**文書抜粋**
────────

ラジオ村・村長の旅歴史日記(126)

  昭和52年から53年にかけての富山の生活
では、なんと言っても食べ物の話題が一番だ。
高岡の港からテレビの中継をした時の事だが、
仕事が終わって(朝の番組なので8時過ぎには
終わっていたのだが)魚市場の中にある食堂で
朝ご飯を食べて帰ろうという事になった。
  いざ何を注文しようかと考えている時に
私たちの目の前に先程中継した時に陸揚げ
された”甘エビ”が箱に詰められて届けられて
きたのだ。漁師さんたちがおごってくれると
言うのだ。お金にしたら何万円もする量だ。
こんなにもらって良いものかと悩んだが
折角の好意なので受ける事にした。
  それからが大変だ。食堂の叔母さんに頼んで
生のまま”甘エビ丼”にしてもらうことにした。

────────

**抽出データ**
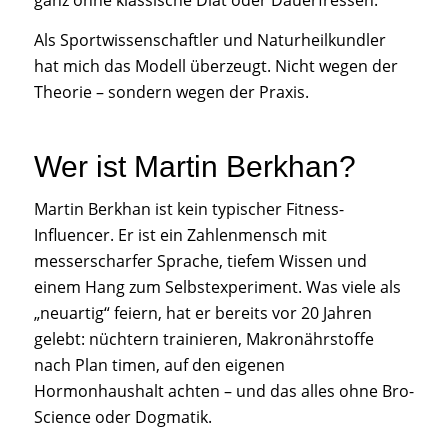
ganz ohne klassische Diät oder Dauerfressen.
Als Sportwissenschaftler und Naturheilkundler
hat mich das Modell überzeugt. Nicht wegen der
Theorie – sondern wegen der Praxis.
Wer ist Martin Berkhan?
Martin Berkhan ist kein typischer Fitness-
Influencer. Er ist ein Zahlenmensch mit
messerscharfer Sprache, tiefem Wissen und
einem Hang zum Selbstexperiment. Was viele als
„neuartig“ feiern, hat er bereits vor 20 Jahren
gelebt: nüchtern trainieren, Makronährstoffe
nach Plan timen, auf den eigenen
Hormonhaushalt achten – und das alles ohne Bro-
Science oder Dogmatik.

────────

**課題一覧**
a) 旅日記の本文を「昭和52年から53年にかけての富山の生活」から「折角の好意なので受ける事にした。」まで、一字一句変えずに書き写してください。
b) 旅日記によると、食堂の叔母さんに頼んで甘エビをどのような料理にしてもらいましたか。
c) 旅日記の本文の最後の文に続けて、その先を書き進めてください。
上記のデータは旅日記の内容とは関係ありません。

**演習の解答**
a)
昭和52年から53年にかけての富山の生活
では、なんと言っても食べ物の話題が一番だ。
高岡の港からテレビの中継をした時の事だが、
仕事が終わって(朝の番組なので8時過ぎには
終わっていたのだが)魚市場の中にある食堂で
朝ご飯を食べて帰ろうという事になった。
  いざ何を注文しようかと考えている時に
私たちの目の前に先程中継した時に陸揚げ
された”甘エビ”が箱に詰められて届けられて
きたのだ。漁師さんたちがおごってくれると
言うのだ。お金にしたら何万円もする量だ。
こんなにもらって良いものかと悩んだが
折角の好意なので受ける事にした。

b) 生のまま甘エビ丼にしてもらいました。

c)
熱いご飯の上に甘エビをたっぷり乗せて
海苔と醤油をぶっかけるだけの料理だが
最高に美味しかった。こんな贅沢が普段
出来るわけがない。港へ来たからこそ、
水揚げしたての生き生きしたエビの風味が
なんとも言えなかった。ここでしか食べる
ことが出来ない味だ。まさに仕事上の
役得だ。
  なにしろ月曜日から金曜日までの仕事だが
朝の番組なので、うまくやれば仕事が終わって
朝の飛行機に乗り東京へ向かい、その日の
深夜の寝台特急で富山に帰るという日程を
こなす事もたびたびあった。東京の雑誌社、
新聞社のコラムの仕事、旅のページの仕事
などを抱えていたので、トンボ帰りをする
しか方法がなかった。
  こうした体験が身に付き、ちょっとや
そっとの複雑な日程での仕事こなしも
平気になった。決して良い事だとは思わ
ないが、とにかく仕事が楽しくて
しょうがない時代だったのだ。今から
考えてよく病気にもならずに仕事を
こなせたと思う。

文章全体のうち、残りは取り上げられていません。